Cela fait, il se recule et prend la parole.

« Alors mademoiselle, qu'est-ce qui vous a pris de faire ça ? Heureusement qu'un voisin a entendu du bruit dans votre salle d'eau alors qu'il ne devait y avoir personne. Vous avez été forcée par de mauvaises personnes ? C'était pour un jeu comme le font en ce moment toute sorte d'étudiants ? Vous savez, la vie est précieuse, il ne faut pas jouer avec. [...] ».

Je n'écoute même plus son monologue qui me paraissait à son début ouvert à des réponses de ma part. J'en ai marre de l'écouter et même l'ignorer me gonfle puisque ses propos s'éloignent de plus en plus de mon action. Je ne veux pas être cataloguée comme 'suiveuse de tendances approximativement dangereuses'. L'être en tant que 'suicidaire' ne me dérange pas cependant, car c'est bien ce que je suis. Et ce que je n'aurai pas été si ce voisin n'était pas venu me secourir.

Je lui coupe donc la parole, ne sachant même plus où il en était dans son magnifique discours : « Je l'ai fait de mon propre chef. Et tant mieux si ça avait fonctionné. ». Ils me regardent choqués. De même pour mon père qui prend enfin conscience de la gravité de mon acte : j'avais tenté de m'être un terme à mon existence.

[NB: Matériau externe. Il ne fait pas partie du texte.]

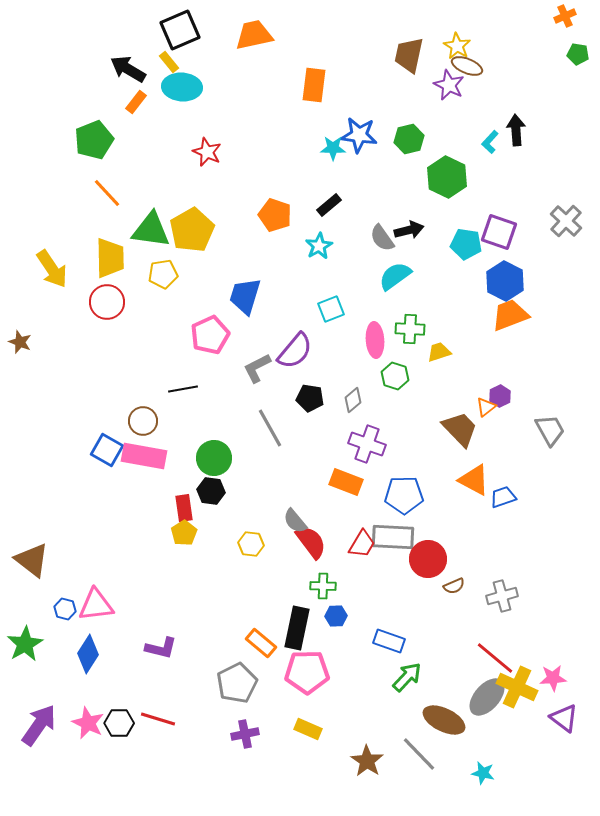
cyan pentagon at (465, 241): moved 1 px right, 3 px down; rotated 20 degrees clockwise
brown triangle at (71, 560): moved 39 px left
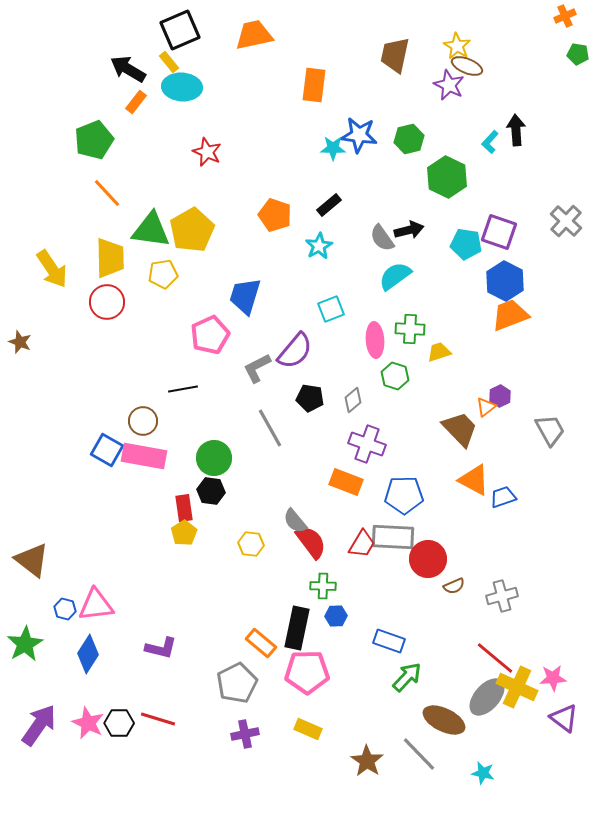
brown trapezoid at (409, 55): moved 14 px left
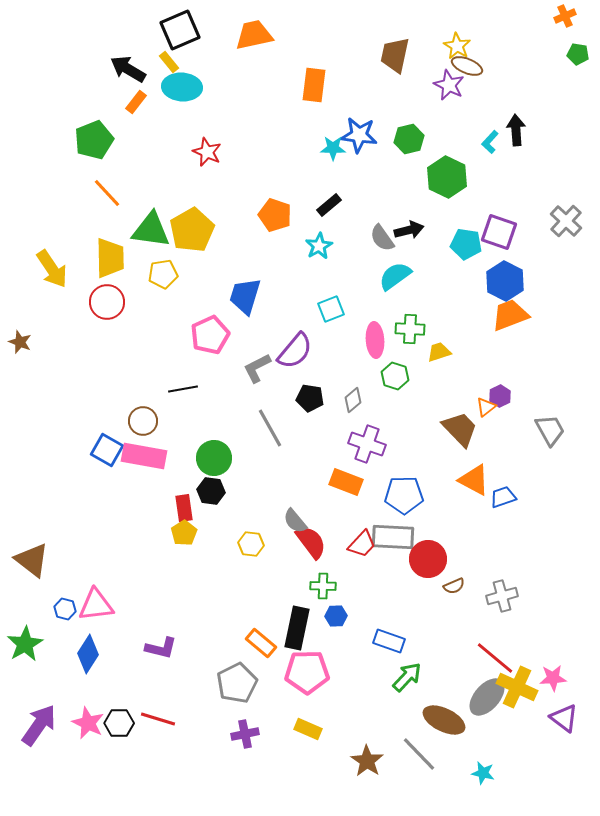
red trapezoid at (362, 544): rotated 12 degrees clockwise
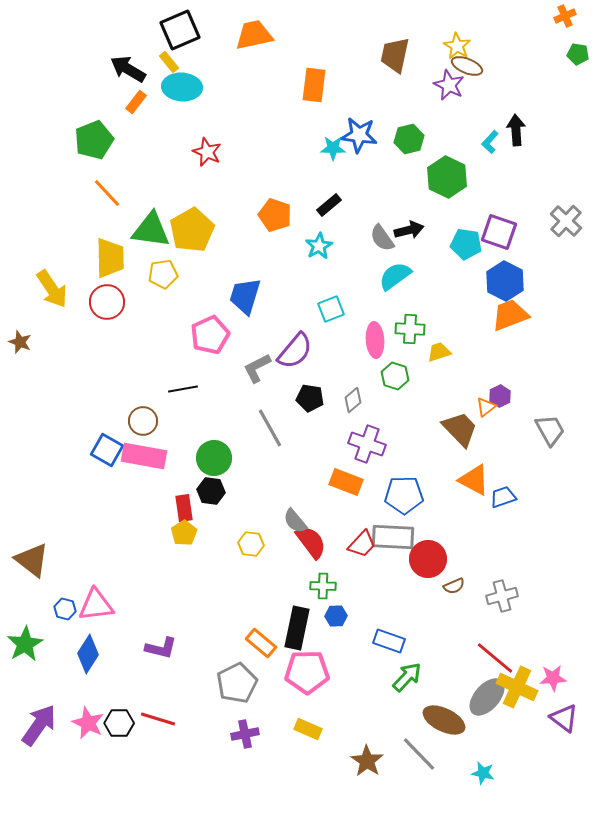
yellow arrow at (52, 269): moved 20 px down
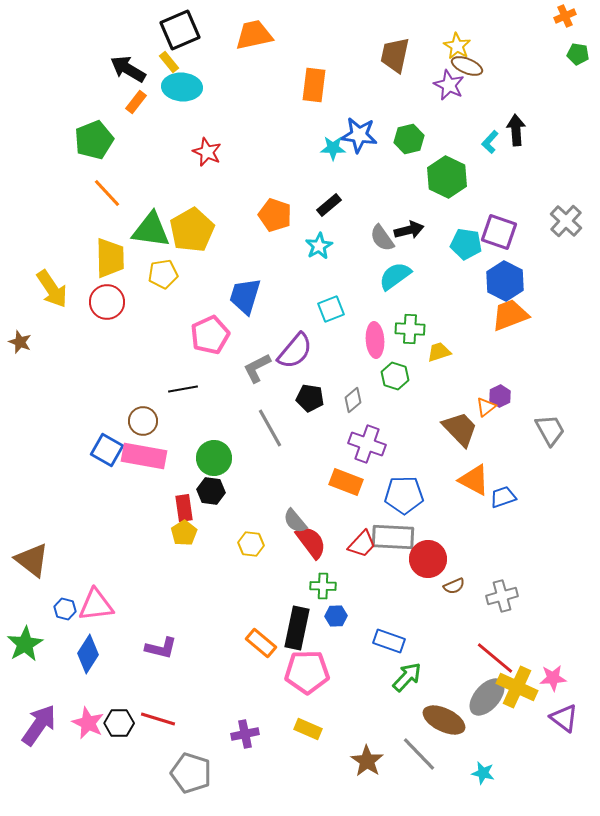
gray pentagon at (237, 683): moved 46 px left, 90 px down; rotated 27 degrees counterclockwise
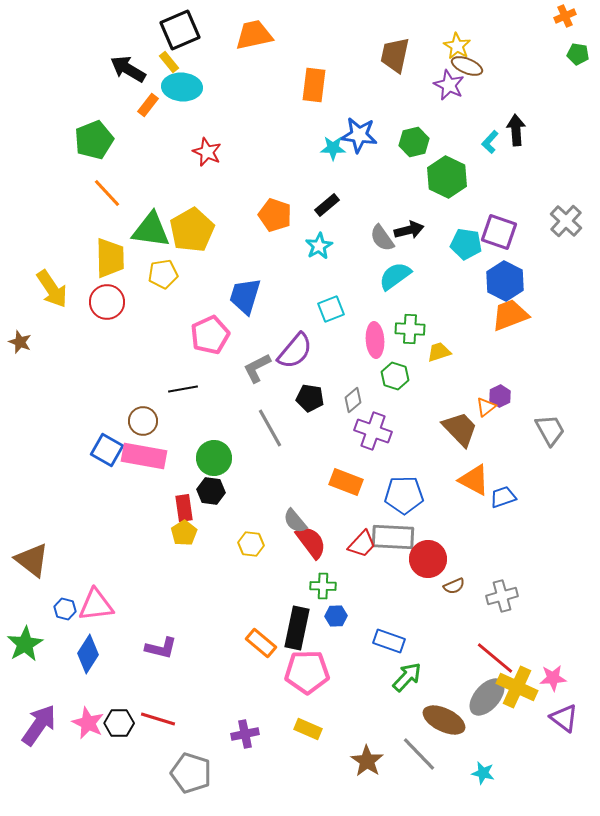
orange rectangle at (136, 102): moved 12 px right, 3 px down
green hexagon at (409, 139): moved 5 px right, 3 px down
black rectangle at (329, 205): moved 2 px left
purple cross at (367, 444): moved 6 px right, 13 px up
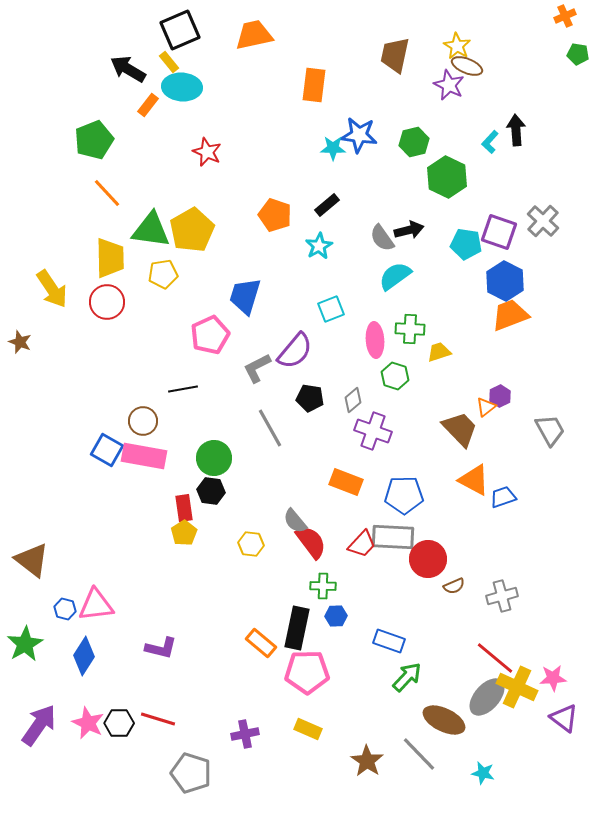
gray cross at (566, 221): moved 23 px left
blue diamond at (88, 654): moved 4 px left, 2 px down
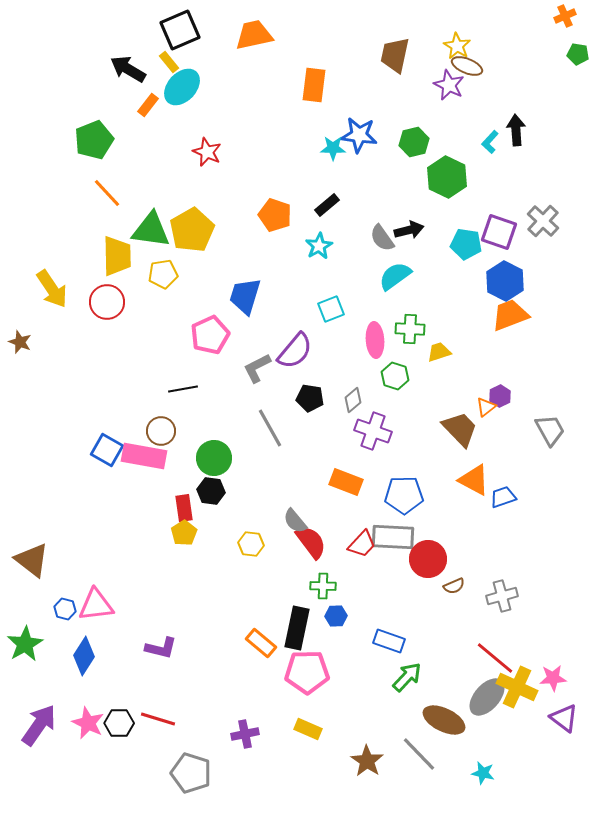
cyan ellipse at (182, 87): rotated 51 degrees counterclockwise
yellow trapezoid at (110, 258): moved 7 px right, 2 px up
brown circle at (143, 421): moved 18 px right, 10 px down
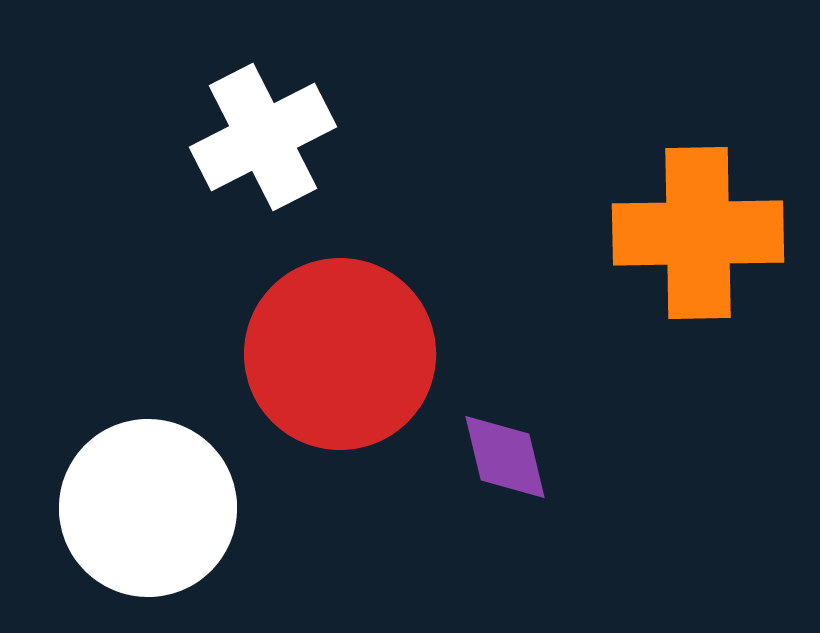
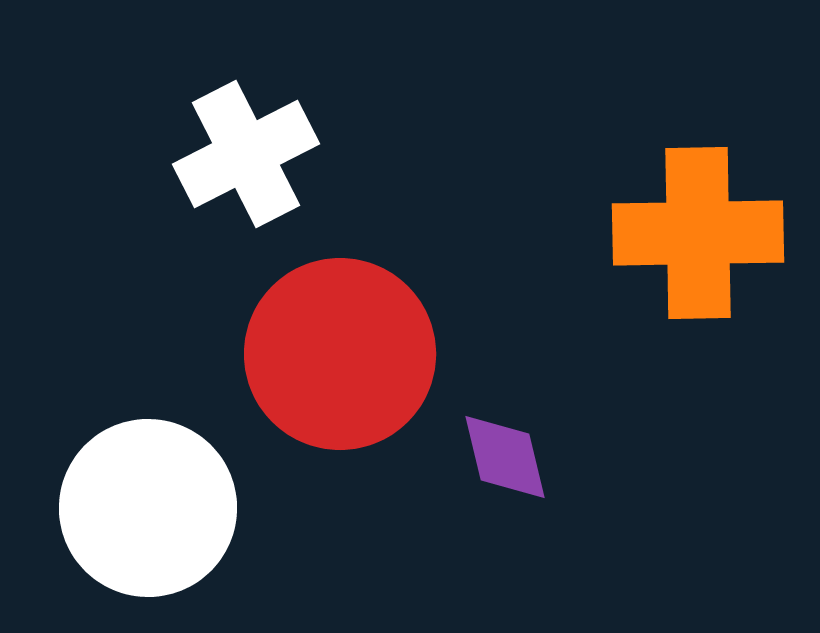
white cross: moved 17 px left, 17 px down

« Je vous conseille des séances chez un psychologue. » chuchote après une attente le médecin à mon père. Celui-ci accepte en un hochement de la tête.


J'allais devoir parler du pourquoi.


J'allais encore devoir parler alors que l'envie ne suivrait pas mes jambes jusqu'à ce prochain lieu. Encore une contrainte que ce beau monde m'offre.

Dès mon réveil, dès ma première parole après avoir confronté la mort face à face, ils me rajoutent une contrainte, une de celles qui me l'ont fait frôler.

Plus ils insistent là dessus, plus j'ai envie de recommencer. Une envie irrésistible.

Et de réussir.


Je capte ces derniers mots avant de m'endormir : « Elle pourra sortir dans une semaine tout en étant suivie psychologiquement ». Un médecin avait parlé. Je sombre alors dans les bras de Morphée.